Talk:Koryaks

Latest comment: 5 years ago by Ememqut1901 in topic Bias

Comment edit

You probably mean mongolid and not mongoloid (with the 3rd O), the latter being a serious medical condition and most probably offending for the Koryaks, as it implies mental deficiencies. -- Szabi 22:21, 9 August 2005 (UTC)Reply

Doesn't "Mongoloid" mean Mongol? Besides, I doubt there are many Koryans here, anyway.--68.170.86.111 20:50, 16 October 2005 (UTC)Reply

That’s right, more or less. "Mongoloid" means "resembling the Mongols" and is one of the three old anthropological racial types: Mongoloid, Negroid, Caucasoid. In recent decades, these terms have come to be seen as too imprecise and impractical, and are now rarely used by anthropologists in this sense. Mongoloid still has the meaning of "resembling the Mongols," however. Mongoloid also has the meaning that Szabi ascribes to it, i.e., pertaining to a pathological condition known as mongolism, but in this sense it usually is not capitalized: mongoloid, mongalism. And in this regard, I believe the medical profession no longer uses the term much, preferring more precise names such as Down syndrome instead. —Stephen 09:07, 17 October 2005 (UTC)Reply

number way too low, even contradict number in Kamchatka edit

http://en.wikipedia.org/wiki/Kamchatka

this article claims there are more Koryaks in Kamchatka alone! Well, at least one of the articles must be incorrect?

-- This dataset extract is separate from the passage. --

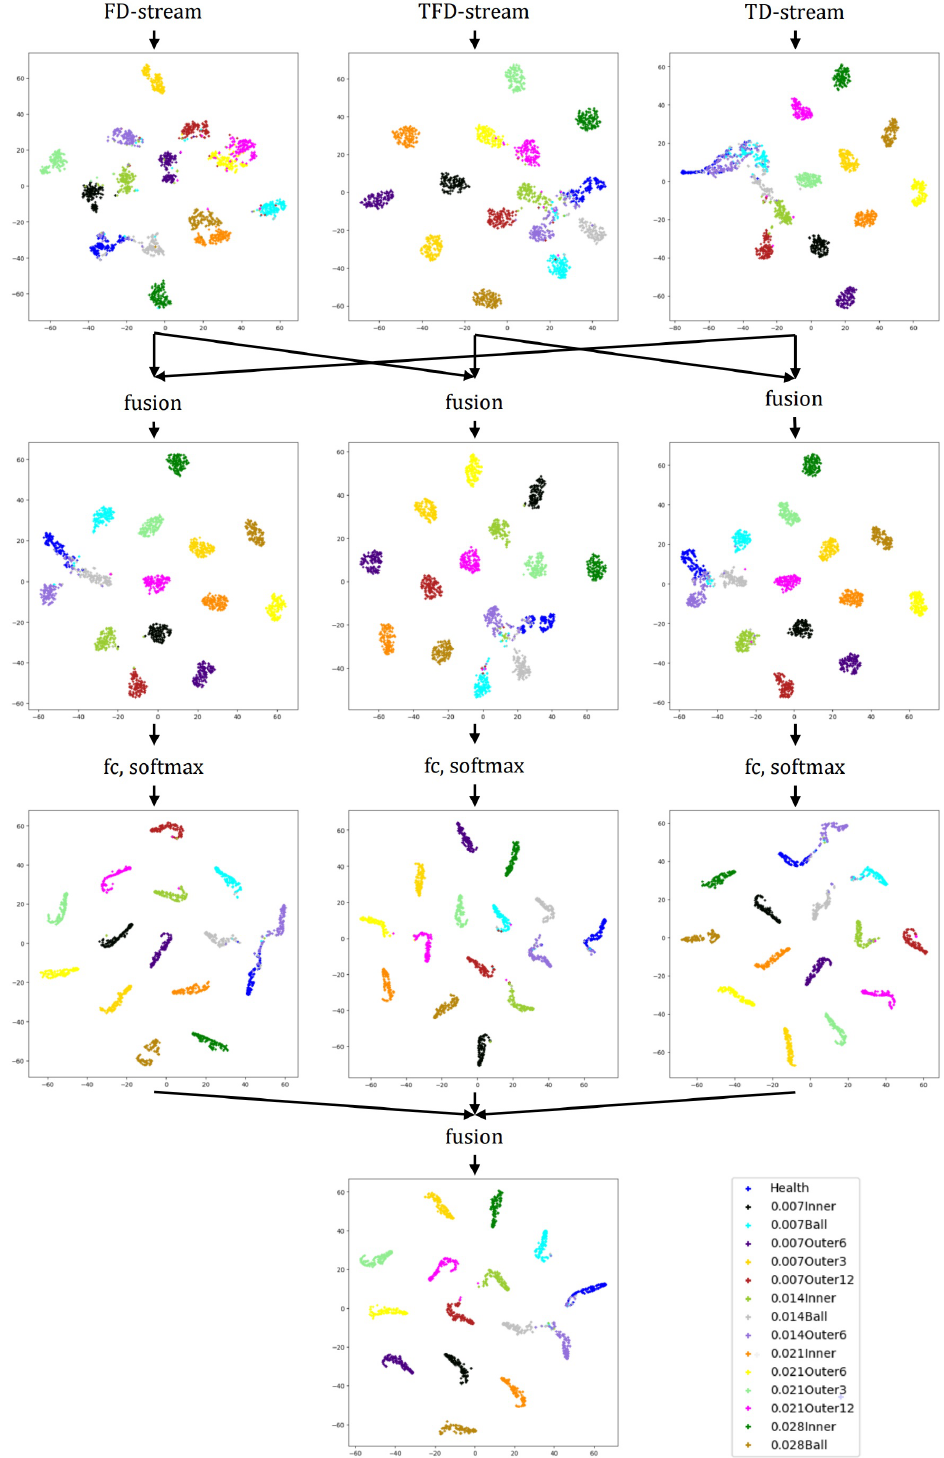
Figure 10. Feature maps visualization for CWRU with noise and trend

Evilbu 16:02, 27 May 2006 (UTC)Reply

Bias edit

There is some extreme cultural bias in this article that needs to be fixed. Why is there little mention of early, traditional history? Where are a list of notable Koryaks? This article should be put on some list that experts look at soon.CharlesRobertCountofNesselrode 23:35, 26 April 2007 (UTC)Reply

When outnumbered they would kill their women and children, set fire to their homes, and die fighting. Doubt in that. Their traditional homes made from animal skins and its not easy to set it on fire without gasoline or somth... They burned their dead. Doubt in that to. Because there are simply not to much wood in that area. And chukchi, for example, just leave their dead in tundra for wild animals. I belive Koryaks have pretty much the same traditions. —Preceding unsigned comment added by 89.110.23.252 (talk) 21:47, 3 September 2007 (UTC)Reply

The passage in the article currently reads like a classical story of fictional savages. It probably is one. Digwuren 12:39, 4 September 2007 (UTC)Reply

Koryak cremation of dead is documented in Jochelson (1908). Koryaks live in subarctic mixed forest-tundra and not in treeless tundra of Chukchi. — Preceding unsigned comment added by Ememqut1901 (talkcontribs) 16:53, 19 March 2019 (UTC)Reply

Colonized South America? edit

The comment in this article that the Koryaks themselves colonized Haida Gwaii, and then all of North and South America (!) is obviously absurd and should be removed. — Preceding unsigned comment added by 2605:A000:B9C1:1A00:FD7E:B5FF:73E6:5F84 (talk) 15:48, 17 October 2015 (UTC)Reply

Whoever added this has probably been overreading genetic research results. The split between Siberian and American populations goes 20 millennia back, far before the Koryaks or even the entire Chukotko-Kamchatkan family had formed. --Trɔpʏliʊmblah 00:24, 15 April 2016 (UTC)Reply

There's nothing about their encounters with amanita muscaria edit

A lot of Christmas traditions stem from the Koryak's handling of the poisonous red and white capped mushrooms Amanita Muscaria; such as the drying of freshly picked Muscaria on trees or putting them in socks over fireplaces at night. They also lived in smaller tee-pee's so during a blizzard, the shaman dressed in red and white would come inside through the roof. One of the traditions involved the mushroom being chewed and then spit into one anthers mouth to be engulfed during meditation. The compounds in amanita muscaria are so strong that they are still active even after being urinated out, so Reindeer may sometimes venture near or inside their dwelling when they smell it.

− − http://entheology.com/research/when-santa-was-a-mushroom-amanita-muscaria-and-the-origins-of-christmas/

− − http://nemf1.homestead.com/files/various/muscaria/fly_agaric_text.html

One thing I should mention is that they don't like it when strangers ask about amanita. Someone's child suffocated when they didn't chew the mushroom thoroughly and the inside burned their esophagus. Another time a female traveler visited and ate them as a substitute for food when she had pneumonia, and I'm afraid the dizzyness and temperature raise caused her death. While the mushrooms don't typically kill people they contain nuero-toxic compounds when they aren't decarbolaxed or dried thouroghly!